Иногда ночью, лежа с открытыми глазами, Яковлев ….. спрашивал себя, почему решился не помогать следствию, почему не назвал тех, с кем дрался тогда в саду и почему замкнул цепь расследования на себе, напряженно думал, искал ответы, отвергал, но в конце концов понял, что удержало его, что не позволило раскрыть истину. Если бы на допросах всплыло имя Оксаны или в ее адрес прозвучал хотя бы самый тонкий намек, то ею, несомненно, заинтересовались бы, а допустить такое Володька не мог. И еще он думал, что Оксана, не ведая об их ссоре, пожалуй, никогда не простит его связи с Лехой — виновником позора, и тогда становилось невыносимо тягости скучно, уныло, и, испытывая эти болезненные приступы тоски, Володька мечтал лишь об одном — скорее извиниться перед девушкой выслушав какие угодно уколы.

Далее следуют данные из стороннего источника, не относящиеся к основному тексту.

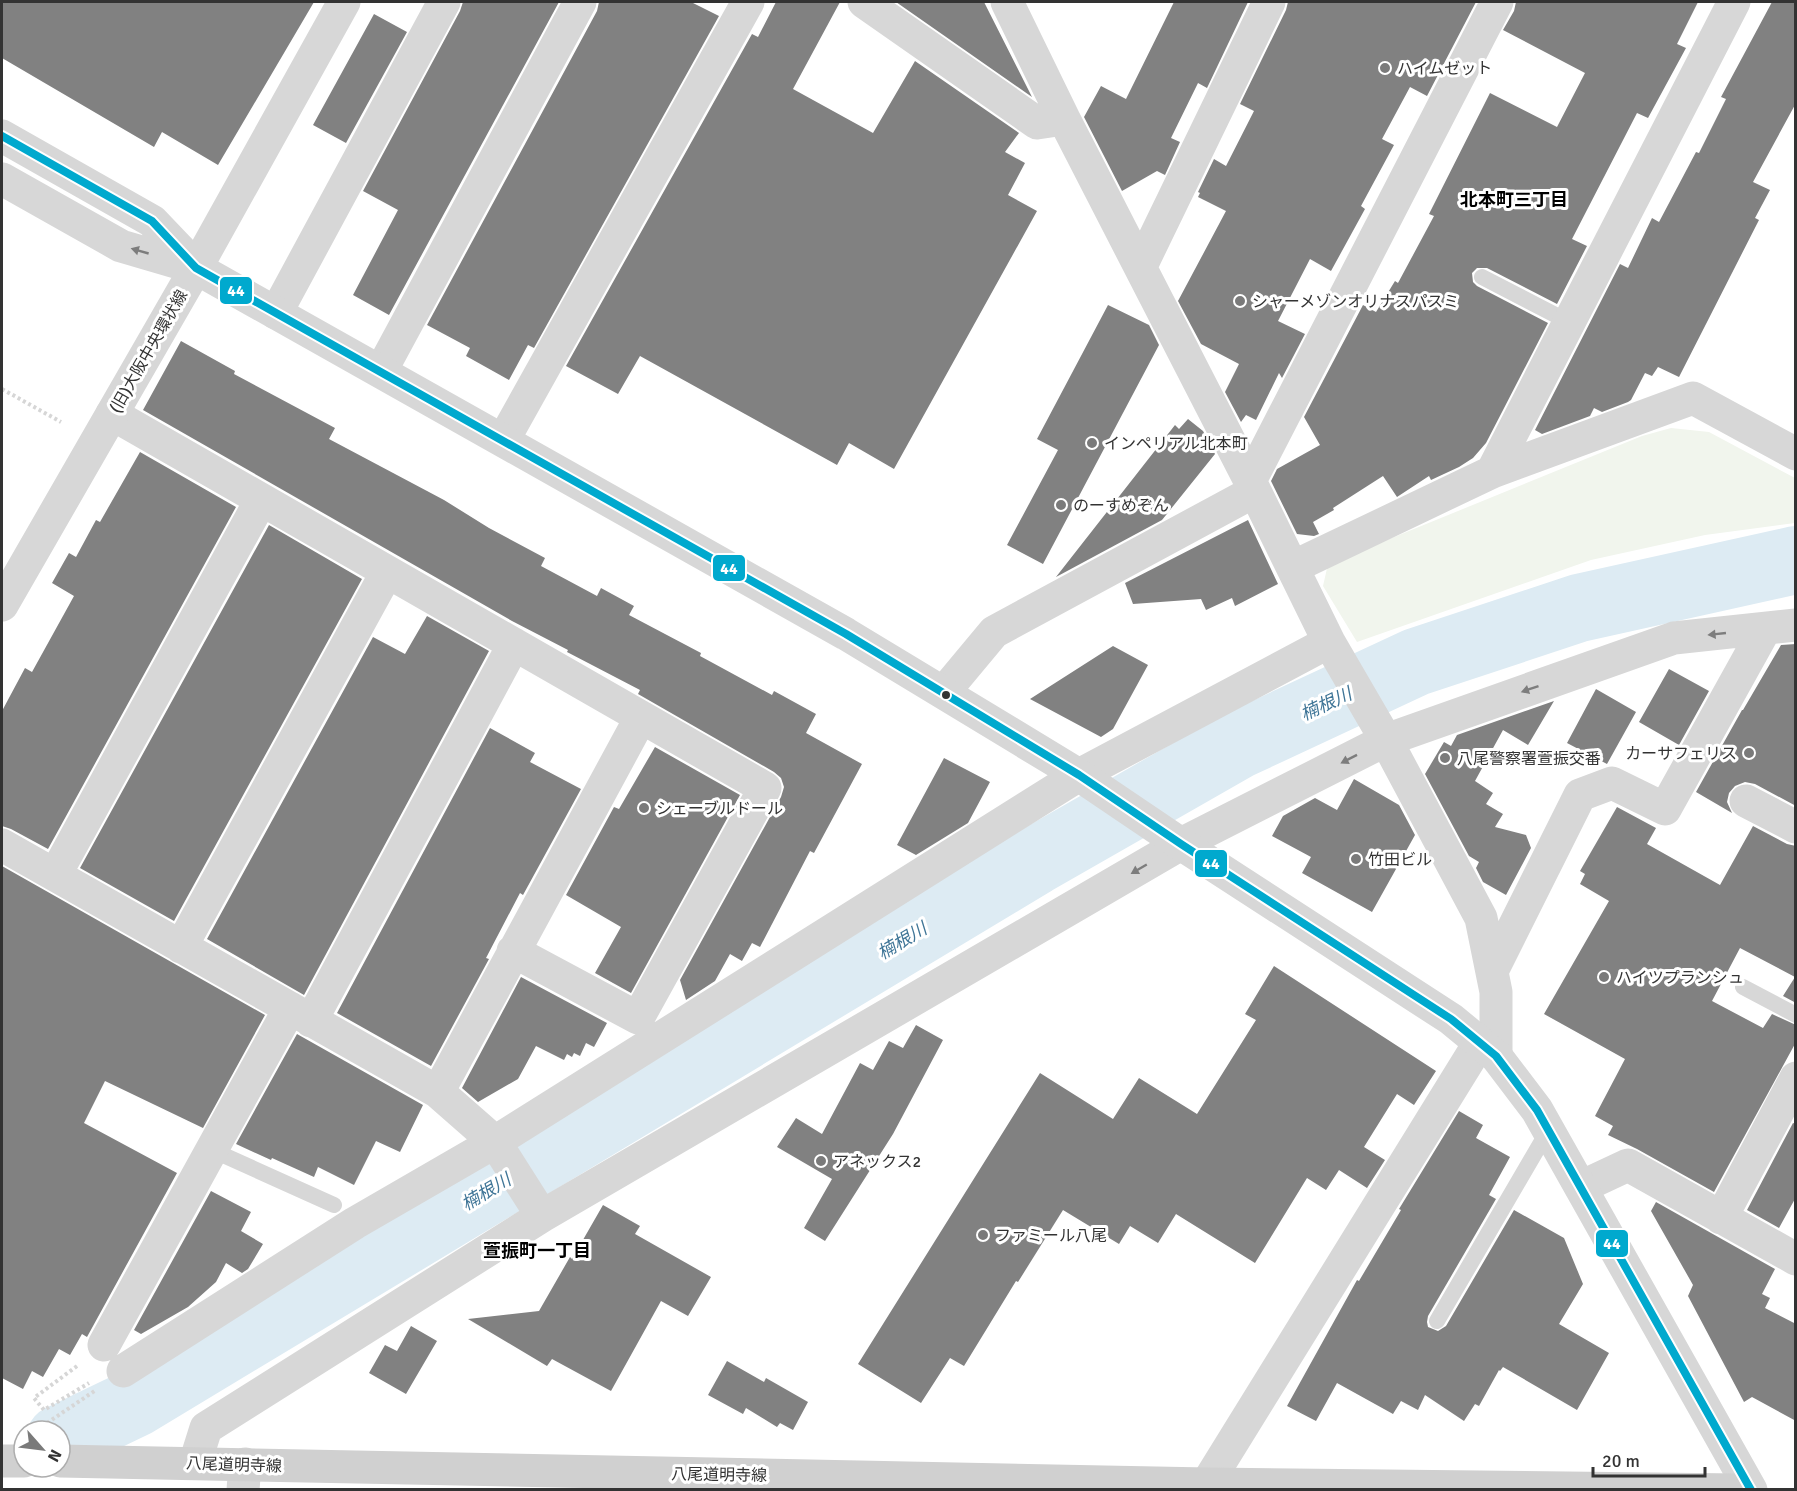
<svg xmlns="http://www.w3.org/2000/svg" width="1797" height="1491" font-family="Signika,'Noto Sans JP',sans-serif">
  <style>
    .green { fill: #f1f5ed }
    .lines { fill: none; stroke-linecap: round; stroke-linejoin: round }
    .river { stroke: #ddebf3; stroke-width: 68 }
    .building { fill: #818181 }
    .path { stroke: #d6d6d6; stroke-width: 4; stroke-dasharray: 3 3; stroke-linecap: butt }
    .service { stroke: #d7d7d7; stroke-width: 16 }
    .minor { stroke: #d7d7d7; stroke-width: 33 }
    .tertiary { stroke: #d7d7d7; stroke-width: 33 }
    .secondary { stroke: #d0d0d0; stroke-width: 33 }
    .bus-1-casing { stroke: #fff; stroke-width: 12 }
    .bus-1 { stroke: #00a9ce; stroke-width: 8 }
    .oneway { fill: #7d7d7d }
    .poi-dot { fill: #7a7a7a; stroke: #fff; stroke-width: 2 }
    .bus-dot { fill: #333; stroke: #fff; stroke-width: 2 }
    .labels { text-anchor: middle; stroke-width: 6; stroke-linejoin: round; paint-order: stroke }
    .poi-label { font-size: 16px; fill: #333; stroke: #fff; text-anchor: start }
    .street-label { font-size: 16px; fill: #333; stroke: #fff }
    .neighbourhood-label { font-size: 18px; font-weight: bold; fill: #000; stroke: #fff }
    .water-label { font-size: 18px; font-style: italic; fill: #3f7597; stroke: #fff }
    .line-badge { stroke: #fff; stroke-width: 2 }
    .badge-label { font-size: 16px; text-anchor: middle; font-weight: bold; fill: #fff }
  </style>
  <rect width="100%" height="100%" fill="#fff"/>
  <path class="green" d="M 1671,428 L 1709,432 L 1795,478 L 1795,523 L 1705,535 L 1591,560 L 1357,642 L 1323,586 L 1328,564 L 1642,436 Z"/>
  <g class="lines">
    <path class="river" d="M 60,1439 L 135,1403 L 1035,861 L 1238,745 L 1416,662 L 1579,608 L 1796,560"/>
  </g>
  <path class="building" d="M 2,2 L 314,2 L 218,165 L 162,132 L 154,147 L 2,58 Z
    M 463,2 L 559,2 L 389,315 L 353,295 L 398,210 L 363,191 L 460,11 Z
    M 599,2 L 691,2 L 719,16 L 534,348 L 528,345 L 509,380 L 466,356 L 470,348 L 427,325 L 597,11 Z
    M 776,2 L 840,2 L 793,89 L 873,133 L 915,61 L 1019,133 L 1005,152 L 1025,163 L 1008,195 L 1037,211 L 894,469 L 849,443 L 837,465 L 640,356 L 618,394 L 566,366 L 752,34 L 758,37 Z
    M 896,2 L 984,2 L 1032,97 Z
    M 1174,2 L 1248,2 L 1207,88 L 1198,83 L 1171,138 L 1180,142 L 1165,175 L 1157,171 L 1122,191 L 1084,117 L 1101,86 L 1126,99 Z
    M 1288,2 L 1476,2 L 1427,96 L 1410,87 L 1382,139 L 1394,145 L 1361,206 L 1365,209 L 1331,271 L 1310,259 L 1278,321 L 1305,334 L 1282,378 L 1279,373 L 1256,420 L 1246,415 L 1241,422 L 1225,392 L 1239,364 L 1201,344 L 1178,301 L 1226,211 L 1198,197 L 1200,193 L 1198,192 L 1214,159 L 1226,166 L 1254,111 L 1240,104 L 1286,10 Z
    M 1516,2 L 1698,2 L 1677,44 L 1686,48 L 1648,118 L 1637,113 L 1572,239 L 1587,246 L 1557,304 L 1487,268 L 1477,268 L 1472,273 L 1473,282 L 1477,286 L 1548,323 L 1486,443 L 1473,458 L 1459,467 L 1431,480 L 1429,476 L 1397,497 L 1383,476 L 1333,508 L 1334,510 L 1313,522 L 1319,534 L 1314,536 L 1297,534 L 1271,481 L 1277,469 L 1320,445 L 1304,417 L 1363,305 L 1376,312 L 1395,281 L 1398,283 L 1434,216 L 1429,214 L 1490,93 L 1557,127 L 1585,73 L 1503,30 L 1514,11 Z
    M 1772,2 L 1796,2 L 1796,103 L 1753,182 L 1770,190 L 1755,218 L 1759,220 L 1679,377 L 1658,367 L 1652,376 L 1645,373 L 1631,400 L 1628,402 L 1602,412 L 1594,408 L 1590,416 L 1542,434 L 1535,430 L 1620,264 L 1628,268 L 1652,218 L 1659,222 L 1696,152 L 1699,153 L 1726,99 L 1721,97 Z
    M 374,14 L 407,32 L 346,143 L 313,125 Z
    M 1108,305 L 1149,325 L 1159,345 L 1043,564 L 1007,545 L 1058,450 L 1037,439 Z
    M 181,341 L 235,371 L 234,374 L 335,428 L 329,439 L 444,500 L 489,528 L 545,558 L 541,566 L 597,596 L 601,588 L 634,606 L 629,615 L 701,653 L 700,656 L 772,695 L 774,691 L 816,714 L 806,733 L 862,764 L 814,853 L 810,851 L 760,947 L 752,943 L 742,961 L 730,954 L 715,981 L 686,1000 L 680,980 L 781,797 L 784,787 L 781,778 L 774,772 L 638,694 L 640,690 L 567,652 L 568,650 L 512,621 L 143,410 Z
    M 1188,419 L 1203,431 L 1215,454 L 1162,520 L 1056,577 L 1175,425 L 1179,429 Z
    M 140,452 L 236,507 L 48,849 L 11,829 L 2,826 L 2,711 L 25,668 L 32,672 L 74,596 L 52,583 L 69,553 L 76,557 L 96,520 L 100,522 Z
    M 1248,520 L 1278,584 L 1235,606 L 1232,598 L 1206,610 L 1201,599 L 1133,604 L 1125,583 Z
    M 269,525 L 362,579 L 174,921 L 80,868 Z
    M 427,616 L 489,651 L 304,995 L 207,939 L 373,637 L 405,654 Z
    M 1796,644 L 1796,806 L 1755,784 L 1745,782 L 1735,786 L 1729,793 L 1727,802 L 1732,813 L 1696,792 L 1742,710 L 1743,710 L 1781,645 Z
    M 1113,646 L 1148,665 L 1113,729 L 1101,737 L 1030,699 Z
    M 1669,669 L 1709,691 L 1679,745 L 1639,722 Z
    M 1596,689 L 1636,712 L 1607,764 L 1567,743 Z
    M 1554,701 L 1528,745 L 1503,730 L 1475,781 L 1493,793 L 1486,804 L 1503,814 L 1495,827 L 1526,835 L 1531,848 L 1506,895 L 1483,882 L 1476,868 L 1479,862 L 1469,856 L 1425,774 L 1444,742 L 1451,746 L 1457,735 Z
    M 490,728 L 535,753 L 530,762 L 581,789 L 523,895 L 520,893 L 486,958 L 489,959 L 431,1066 L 337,1013 Z
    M 655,747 L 740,795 L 631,993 L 595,973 L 621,927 L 566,895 L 614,807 L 619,809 Z
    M 944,758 L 990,782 L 968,823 L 916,855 L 897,845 Z
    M 1354,779 L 1399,805 L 1415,835 L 1372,912 L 1302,873 L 1311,857 L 1272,836 L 1283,816 L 1315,798 L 1337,810 Z
    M 1617,807 L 1656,828 L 1647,844 L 1720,885 L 1753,826 L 1787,844 L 1796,846 L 1796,1003 L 1783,996 L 1795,977 L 1740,948 L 1712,1001 L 1763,1028 L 1772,1014 L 1796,1025 L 1796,1042 L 1714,1192 L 1637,1149 L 1608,1135 L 1613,1126 L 1595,1116 L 1625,1059 L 1544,1014 L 1609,901 L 1580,884 L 1585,874 L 1580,871 Z
    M 2,866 L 265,1015 L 203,1128 L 105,1081 L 84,1123 L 177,1173 L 87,1337 L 82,1334 L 70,1355 L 59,1349 L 43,1377 L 32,1371 L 23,1389 L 2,1378 Z
    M 1274,966 L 1436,1071 L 1414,1105 L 1397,1094 L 1364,1147 L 1385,1160 L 1367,1188 L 1339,1170 L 1326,1190 L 1307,1178 L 1255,1263 L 1176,1214 L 1158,1243 L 1130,1226 L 1119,1244 L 1063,1210 L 1018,1282 L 1016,1281 L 964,1366 L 950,1358 L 921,1403 L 858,1364 L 1040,1073 L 1113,1119 L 1139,1078 L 1197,1114 L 1256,1020 L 1245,1014 Z
    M 521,977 L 607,1023 L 594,1047 L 586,1043 L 580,1056 L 574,1053 L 572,1057 L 567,1054 L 564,1060 L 536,1046 L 518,1079 L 478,1102 L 462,1088 Z
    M 916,1025 L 943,1040 L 893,1134 L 825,1241 L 804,1228 L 832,1179 L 777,1147 L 796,1118 L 822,1134 L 860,1063 L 873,1070 L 889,1041 L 903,1048 Z
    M 297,1034 L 423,1105 L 400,1152 L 376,1141 L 354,1185 L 318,1167 L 314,1177 L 272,1158 L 271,1160 L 236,1144 Z
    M 1459,1111 L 1483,1125 L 1476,1138 L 1510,1157 L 1489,1195 L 1496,1199 L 1428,1316 L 1427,1322 L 1428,1327 L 1438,1331 L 1446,1326 L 1514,1210 L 1564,1238 L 1583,1284 L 1559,1324 L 1609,1353 L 1577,1410 L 1503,1367 L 1500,1371 L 1499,1370 L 1479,1406 L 1475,1404 L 1464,1421 L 1425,1395 L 1418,1410 L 1401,1401 L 1393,1414 L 1337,1383 L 1316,1421 L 1287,1406 L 1357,1280 L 1359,1281 L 1401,1210 L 1399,1209 Z
    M 1793,1123 L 1796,1124 L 1796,1197 L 1779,1228 L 1747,1210 Z
    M 211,1191 L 251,1212 L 241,1231 L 263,1244 L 248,1269 L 242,1273 L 226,1263 L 216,1282 L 188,1307 L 141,1334 L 134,1330 Z
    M 1656,1202 L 1775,1269 L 1762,1294 L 1770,1298 L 1765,1308 L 1796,1324 L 1796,1421 L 1752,1397 L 1744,1402 L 1688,1296 L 1693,1285 L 1651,1211 Z
    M 603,1205 L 640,1226 L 635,1234 L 711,1277 L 688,1316 L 661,1301 L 611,1391 L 552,1359 L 547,1366 L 468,1319 L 539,1311 L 570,1257 L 572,1259 Z
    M 411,1326 L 437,1341 L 406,1394 L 369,1373 L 385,1345 L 397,1351 Z
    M 727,1361 L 764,1382 L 766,1378 L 808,1402 L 793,1430 L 780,1423 L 777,1427 L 746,1408 L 743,1414 L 708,1395 Z"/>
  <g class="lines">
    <path class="path" d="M 2,389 L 61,422
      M 77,1366 L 34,1398 L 44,1410 L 89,1383
      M 47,1423 L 96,1390"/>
    <path class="service" d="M 1482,277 L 1569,322
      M 1743,987 L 1796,1015
      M 212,1150 L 334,1205
      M 1437,1321 L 1549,1129"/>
    <path class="minor" d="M 864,2 L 1037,123 L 1064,119
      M 1007,2 L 1064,119 L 1250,481 L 1329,642 L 1386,740 L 1481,918 L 1496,992 L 1496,1056
      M 1141,266 L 1269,2
      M 276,313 L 444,2
      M 381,371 L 580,2
      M 112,414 L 765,788 L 638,1018 L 513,951
      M 504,439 L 748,2
      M 1492,472 L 1693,398 L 1796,454
      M 1250,481 L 1497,2
      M 1293,567 L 1492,472 L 1734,2
      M 944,692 L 994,632 L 1255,491
      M 1746,801 L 1796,827
      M 2,845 L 438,1092 L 641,717
      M 55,875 L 261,500
      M 181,947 L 387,572
      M 1492,971 L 1580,795 L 1612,783 L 1665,809 L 1765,629
      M 311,1021 L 514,644
      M 438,1092 L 495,1142 L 542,1216
      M 1581,1187 L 1628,1165 L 1796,1259
      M 1721,1218 L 1796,1078
      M 104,1345 L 290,1008
      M 123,1371 L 355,1223 L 495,1142 L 1079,775 L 1329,642
      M 195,1463 L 206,1428 L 542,1216 L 1181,844 L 1386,740 L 1674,638 L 1796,625
      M 243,1490 L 245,1464
      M 1203,1490 L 1480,1042"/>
    <path class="tertiary" d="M 2,136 L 152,221 L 195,266
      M 2,179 L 121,246 L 196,268 L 846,634 L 1079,775 L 1181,844 L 1451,1019 L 1496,1056 L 1537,1110 L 1751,1490
      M 2,605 L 196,268 L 344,2"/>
    <path class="secondary" d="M 2,1461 L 24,1461
      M 60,1461 L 1207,1484 L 1739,1490"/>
    <defs>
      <path id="bus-1" d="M 2,136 L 152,221 L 196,268 L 846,634 L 1079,775 L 1181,844 L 1451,1019 L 1496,1056 L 1537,1110 L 1751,1490"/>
    </defs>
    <use href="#bus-1" class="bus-1-casing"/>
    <use href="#bus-1" class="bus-1"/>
  </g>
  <defs><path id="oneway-solid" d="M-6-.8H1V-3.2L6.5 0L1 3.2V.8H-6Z" transform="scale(1.5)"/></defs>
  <g class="oneway">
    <use href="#oneway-solid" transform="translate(140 251) rotate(-164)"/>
    <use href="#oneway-solid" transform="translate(1717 634) rotate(174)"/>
    <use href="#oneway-solid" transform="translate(1530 689) rotate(161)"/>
    <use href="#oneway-solid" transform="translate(1349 759) rotate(153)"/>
    <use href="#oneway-solid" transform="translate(1139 869) rotate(150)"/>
  </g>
  <g class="poi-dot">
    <circle cx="1385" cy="68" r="6"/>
    <circle cx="1240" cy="301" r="6"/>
    <circle cx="1092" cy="443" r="6"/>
    <circle cx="1061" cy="505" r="6"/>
    <circle cx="1749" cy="753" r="6"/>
    <circle cx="1445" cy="758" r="6"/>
    <circle cx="644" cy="808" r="6"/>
    <circle cx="1356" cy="859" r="6"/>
    <circle cx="1604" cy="977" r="6"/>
    <circle cx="821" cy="1161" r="6"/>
    <circle cx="983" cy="1235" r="6"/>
  </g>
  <circle class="bus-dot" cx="946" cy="695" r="5"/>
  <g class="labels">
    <g class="poi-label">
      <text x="1397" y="74">ハイムゼット</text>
      <text x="1252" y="307">シャーメゾンオリナスパスミ</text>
      <text x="1104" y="449">インペリアル北本町</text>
      <text x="1073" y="511">のーすめぞん</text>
      <text x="1737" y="759" text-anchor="end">カーサフェリス</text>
      <text x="1457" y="764">八尾警察署萱振交番</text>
      <text x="656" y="814">シェーブルドール</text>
      <text x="1368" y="865">竹田ビル</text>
      <text x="1616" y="983">ハイツプランシュ</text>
      <text x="833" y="1167">アネックス2</text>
      <text x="995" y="1241">ファミール八尾</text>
    </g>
    <g class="street-label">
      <text transform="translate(148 351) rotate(-60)" y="6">(旧)大阪中央環状線</text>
      <text transform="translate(234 1464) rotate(2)" y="6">八尾道明寺線</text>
      <text transform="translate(719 1474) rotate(1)" y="6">八尾道明寺線</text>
    </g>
    <g class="neighbourhood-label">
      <text x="1514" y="206">北本町三丁目</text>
      <text x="537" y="1257">萱振町一丁目</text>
    </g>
    <g class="water-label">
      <text transform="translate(1326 704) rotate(-25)" y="6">楠根川</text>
      <text transform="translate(902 941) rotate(-31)" y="6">楠根川</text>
      <text transform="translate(486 1192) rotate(-31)" y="6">楠根川</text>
    </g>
  </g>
  <g class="line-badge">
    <rect x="219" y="276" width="34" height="29" rx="6" fill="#00a9ce"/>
    <rect x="712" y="554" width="34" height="28" rx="6" fill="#00a9ce"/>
    <rect x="1194" y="849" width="34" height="29" rx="6" fill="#00a9ce"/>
    <rect x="1595" y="1229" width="34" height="29" rx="6" fill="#00a9ce"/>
  </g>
  <g class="badge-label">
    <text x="236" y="296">44</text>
    <text x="729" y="574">44</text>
    <text x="1211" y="869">44</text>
    <text x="1612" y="1249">44</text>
  </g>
  <rect width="1797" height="1491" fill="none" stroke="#333333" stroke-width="6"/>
  <g transform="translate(42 1449) rotate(118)"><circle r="28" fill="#ffffff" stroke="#adadad" stroke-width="1.5"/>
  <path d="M0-4.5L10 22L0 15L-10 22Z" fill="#7a7a7a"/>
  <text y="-9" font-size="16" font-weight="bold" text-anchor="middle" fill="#333333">N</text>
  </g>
  <path d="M1593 1467v9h112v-9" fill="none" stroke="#333333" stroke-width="3"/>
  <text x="1602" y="1467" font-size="18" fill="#333333" stroke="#ffffff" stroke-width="4.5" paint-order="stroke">20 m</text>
</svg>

Как–то светлым, безветренным вечером, когда терпко пахло асфальтом, и земля, нагретая за знойный день, истончала тепло, в а дату, шаркая, зашла старушка–нянечка.
— Володик, малец, а к тебе пришли, внизу вон. Можешь тепленько одеться и посидеть в саду.
— Спасиб, баб Люсь, — живо откликнулся Володька. Накинув халат, немного скрюченный, потому что рана еще не позволяла свободно разогнуться, Яковлев осторожно, боясь сделать лишнее неловкое движение, спускался вниз, размышляя между тем, кто бы мог быть, И когда открыл дверь, отделявшую серые палаты и коридор с пыльным, пропитанным запахом лекарств воздухом от больничного цветущего сада, залитого нежно–розовым закатным светом, и ищуще–торопливо стал оглядываться по сторонам — словно толкнуло в грудь — у яблоньки слева увидел ее, добродушно улыбающуюся, с густыми ресницами, с понимающе опущенными глазами и с букетом цветов, то не почувствовав боли под воздействием немыслимой силы распрямился, замигал, не в состоянии четко вымолвить ни слова от радости.
— Ты? Оксана? Как? Почему ты здесь?
Как заиграл в ее глазах влажный блеск.
— Извини, я смешала тебя в одной куче с теми. Я не знала.
— Не будем вспоминать, — и Володьке стало так хорошо, счастливо, умильно, радостно, что захотелось петь, смеяться, кружиться.
— Ты снишься мне несколько недель подряд, а утром, когда открываю глаза, а тебя нет, готов разорвать эти бинты. Одному мне известно, как я тебя ждал, но думал — больше не увижу.
— И я думала о тебе, Вовик.
Чугунная решетчатая калитка была открыта; по дорожке, выложенной квадратными плитами, они прошли за витую массивную ограду в обширный сад, щедро усыпанный белыми лепестками соцветий, навстречу пахнуло нектаром, корой, травами, сладкой свежестью, и сад поглотил их шелестом листьев, пением птиц, стрекотом в траве кузнечиков. Они долго бродили меж деревьев, любуясь красотой заката, и, перебивая друг друга, торопились сказать то, что не успели сказать тогда, а ему казалось, что минула неделя с той минуты, когда он всего час назад, опершись грудью на подоконник, с волнением смотрел сюда и думал о том, что ссора когда–нибудь изгладится из памяти Оксаны, и она вернется к нему, чтобы не уйти никогда.